• **Instructions for the task**: In the data below, count every line that holds the string "https" and reply with the number alone.

Source texts of formatted documents:
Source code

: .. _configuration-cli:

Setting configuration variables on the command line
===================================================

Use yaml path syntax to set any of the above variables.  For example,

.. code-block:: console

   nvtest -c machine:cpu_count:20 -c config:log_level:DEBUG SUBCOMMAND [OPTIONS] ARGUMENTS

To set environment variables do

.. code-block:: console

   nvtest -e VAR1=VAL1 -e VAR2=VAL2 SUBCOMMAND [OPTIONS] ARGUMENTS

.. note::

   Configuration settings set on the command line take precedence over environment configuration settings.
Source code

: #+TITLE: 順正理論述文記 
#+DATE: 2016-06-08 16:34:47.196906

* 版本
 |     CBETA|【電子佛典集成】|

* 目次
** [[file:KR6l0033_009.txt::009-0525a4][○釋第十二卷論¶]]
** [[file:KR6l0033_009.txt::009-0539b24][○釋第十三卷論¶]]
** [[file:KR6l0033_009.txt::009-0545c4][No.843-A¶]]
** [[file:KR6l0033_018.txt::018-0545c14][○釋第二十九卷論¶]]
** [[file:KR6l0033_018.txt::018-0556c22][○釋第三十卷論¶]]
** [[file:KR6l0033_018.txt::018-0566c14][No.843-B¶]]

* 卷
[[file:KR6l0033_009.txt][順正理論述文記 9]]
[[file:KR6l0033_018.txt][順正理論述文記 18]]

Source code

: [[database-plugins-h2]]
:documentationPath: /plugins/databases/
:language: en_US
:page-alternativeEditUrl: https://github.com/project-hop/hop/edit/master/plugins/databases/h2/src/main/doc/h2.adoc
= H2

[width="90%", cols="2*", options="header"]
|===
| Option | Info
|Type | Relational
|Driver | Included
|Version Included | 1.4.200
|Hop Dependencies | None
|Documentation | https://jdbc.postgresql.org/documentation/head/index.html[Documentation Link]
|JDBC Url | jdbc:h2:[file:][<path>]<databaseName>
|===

• **Your solution**: 2